▸ **INSTRUCTIONS TO FOLLOW**: Copy each line from the listing below where the word "Übergewicht" shows up.

▸ **TASK INPUT**:
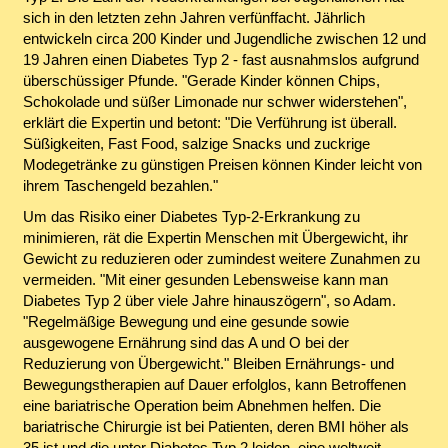
sich in den letzten zehn Jahren verfünffacht. Jährlich
entwickeln circa 200 Kinder und Jugendliche zwischen 12 und
19 Jahren einen Diabetes Typ 2 - fast ausnahmslos aufgrund
überschüssiger Pfunde. "Gerade Kinder können Chips,
Schokolade und süßer Limonade nur schwer widerstehen",
erklärt die Expertin und betont: "Die Verführung ist überall.
Süßigkeiten, Fast Food, salzige Snacks und zuckrige
Modegetränke zu günstigen Preisen können Kinder leicht von
ihrem Taschengeld bezahlen."
Um das Risiko einer Diabetes Typ-2-Erkrankung zu
minimieren, rät die Expertin Menschen mit Übergewicht, ihr
Gewicht zu reduzieren oder zumindest weitere Zunahmen zu
vermeiden. "Mit einer gesunden Lebensweise kann man
Diabetes Typ 2 über viele Jahre hinauszögern", so Adam.
"Regelmäßige Bewegung und eine gesunde sowie
ausgewogene Ernährung sind das A und O bei der
Reduzierung von Übergewicht." Bleiben Ernährungs- und
Bewegungstherapien auf Dauer erfolglos, kann Betroffenen
eine bariatrische Operation beim Abnehmen helfen. Die
bariatrische Chirurgie ist bei Patienten, deren BMI höher als
35 ist und die unter Diabetes Typ 2 leiden, eine weltweit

▸ **RESULT OF THE TASK**:
minimieren, rät die Expertin Menschen mit Übergewicht, ihr
Reduzierung von Übergewicht." Bleiben Ernährungs- und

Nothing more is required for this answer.